The bill would amend Chapter 23 of the Tax Code, regarding appraisal methods and procedures, to require a chief appraiser to consider the effect of any restriction placed by a historic district on a property owner's ability to alter, improve, or repair the property in determining market value of residential real property located in a designated historic district. The bill would define "designated historic district" as an area zoned or otherwise designated a historic district under municipal, state, or federal law.

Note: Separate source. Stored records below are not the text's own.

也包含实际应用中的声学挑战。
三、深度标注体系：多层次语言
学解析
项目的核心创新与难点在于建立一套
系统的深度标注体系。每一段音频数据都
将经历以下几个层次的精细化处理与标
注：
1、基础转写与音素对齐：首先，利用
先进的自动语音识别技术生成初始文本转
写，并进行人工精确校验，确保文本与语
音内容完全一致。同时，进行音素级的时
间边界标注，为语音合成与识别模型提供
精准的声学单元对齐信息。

The bill's provision requiring restrictions be considered in the appraisal of real property located in a historic district could increase or decrease the market value of certain properties depending on the restrictions and current market characteristics. Under current law, each property is already required to be appraised based upon the individual characteristics that affect the property's market value and all available evidence that is specific to the value of the property. When using the market data comparison method of appraisal to determine the market value of real property, comparable sales data is used and adjusted to the subject property. The sales data will reflect any effects (both positive and negative) of restrictions to the property. Residential real property located in a historic district is a unique market typically sought by certain property owners aware of restrictions and seeking guarantees that their property will be protected over time by design restrictions and limits on remodeling and renovations that conform with the neighborhood. Specifically requiring any restrictions be considered when determining market value in a historic district could impact the value of properties, but it is likely they are already considered and not expected to be significant.
The bill would take effect January 1, 2022.
No significant fiscal implication to units of local government is anticipated.